Consultancy UMAS, which undertook the review for green group Environmental Defense Fund Europe (EDF Europe), found that the EU ETS needs to be expanded and have a hard cap on shipping emissions, and reinvest revenue into shipping's decarbonisation.
"The shipping sector's high abatement costs point to the need for an ETS which is tailored to support in-sector abatement," said Sophie Parker, a principal UMAS consultant and lead author of the report.
"In the absence of a global carbon price, this could come from either a shipping ETS that places restrictions on the purchasing of out-of-sector allowances or coupling the EU ETS proposal with supply-side policies like subsidies which incentivise the uptake of scalable zero-carbon fuels."
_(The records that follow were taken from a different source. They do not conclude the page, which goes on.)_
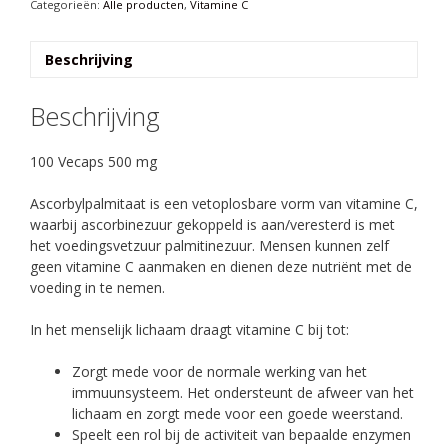
500
Categorieën:
Alle producten
,
Vitamine C
mg
aantal
Beschrijving
Beschrijving
100 Vecaps 500 mg
Ascorbylpalmitaat is een vetoplosbare vorm van vitamine C,
waarbij ascorbinezuur gekoppeld is aan/veresterd is met
het voedingsvetzuur palmitinezuur. Mensen kunnen zelf
geen vitamine C aanmaken en dienen deze nutriënt met de
voeding in te nemen.
In het menselijk lichaam draagt vitamine C bij tot:
Zorgt mede voor de normale werking van het
immuunsysteem. Het ondersteunt de afweer van het
lichaam en zorgt mede voor een goede weerstand.
Speelt een rol bij de activiteit van bepaalde enzymen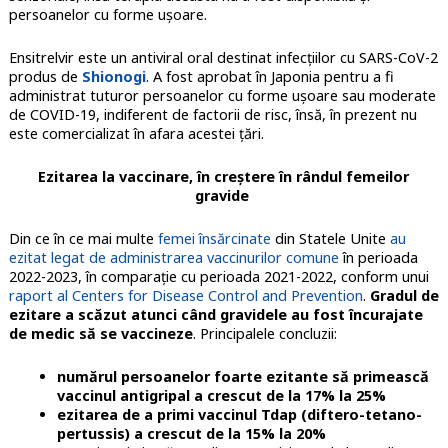
persoanelor cu forme uşoare.
Ensitrelvir este un antiviral oral destinat infecţiilor cu SARS-CoV-2
produs de
Shionogi
. A fost aprobat în Japonia pentru a fi
administrat tuturor persoanelor cu forme uşoare sau moderate
de COVID-19, indiferent de factorii de risc, însă, în prezent nu
este comercializat în afara acestei ţări.
Ezitarea la vaccinare, în creştere în rândul femeilor
gravide
Din ce în ce mai multe
femei însărcinate
din Statele Unite
au
ezitat legat de administrarea vaccinurilor comune
în perioada
2022-2023, în comparaţie cu perioada 2021-2022, conform unui
raport al Centers for Disease Control and Prevention
.
Gradul de
ezitare a scăzut atunci când gravidele au fost încurajate
de medic să se vaccineze
. Principalele concluzii:
numărul persoanelor foarte ezitante să primească
vaccinul antigripal a crescut de la 17% la 25%
ezitarea de a primi vaccinul Tdap (diftero-tetano-
pertussis) a crescut de la 15% la 20%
The EU has run a cap-and-trade scheme for carbon emissions since 2005, but shipping will be included in January.
Calls for expansion of ETS' application to shipping will doubtlessly find critics in the industry, where many have bristled at decarbonisation rules that are outside the International Maritime Organization's regulations.
UMAS and EDF Europe described the ETS plan as a positive step, because it means some of shipping will be subject to a carbon price this decade.
However, the UMAS report concluded that under the current proposed format, the EU ETS may not make significant contributions to emissions cuts.
And it may not do enough to incentivise investments in fuels that have zero emissions throughout their well-to-wake life cycles and are scalable.
UMAS believes a higher carbon price is needed. Even the recent ETS record of €67.75 ($76.31) per tonne of CO2 would not do enough to close the gap between zero-carbon and fossil fuels, with $200 per tonne of carbon the ideal price tag in previous analysis by the consultancy.
And UMAS see benefits in widening the area covered by the scheme.
The current EU ETS plans will cover shipping emissions for voyages within the European Economic Area, and half of the carbon pumped out in trips between that area and the rest of the world.
Hiking that to full coverage of voyages that connect Europe to other parts of the world would mean 70% of shipping's emissions would be covered.
"The EU Emissions Trading System’s inclusion of shipping is a can’t-miss opportunity to clean up the climate impacts of shipping," said Panos Spiliotis, manager of international climate at EDF Europe.
The European Commission plans to phase in shipping into the ETS scheme, with 20% of emissions on European voyages covered for 2023 rising gradually to 100% in 2026.
The European Community Shipowners' Association (ECSA) has called for changes of its own to the scheme.
The trade group agrees that a sector-specific fund should be set up to reinvest ETS maritime revenue into shipping's decarbonisation.
And the ECSA has called for the costs of ETS compliance to be passed through to commercial operators, rather than shipowners, according to a November policy paper.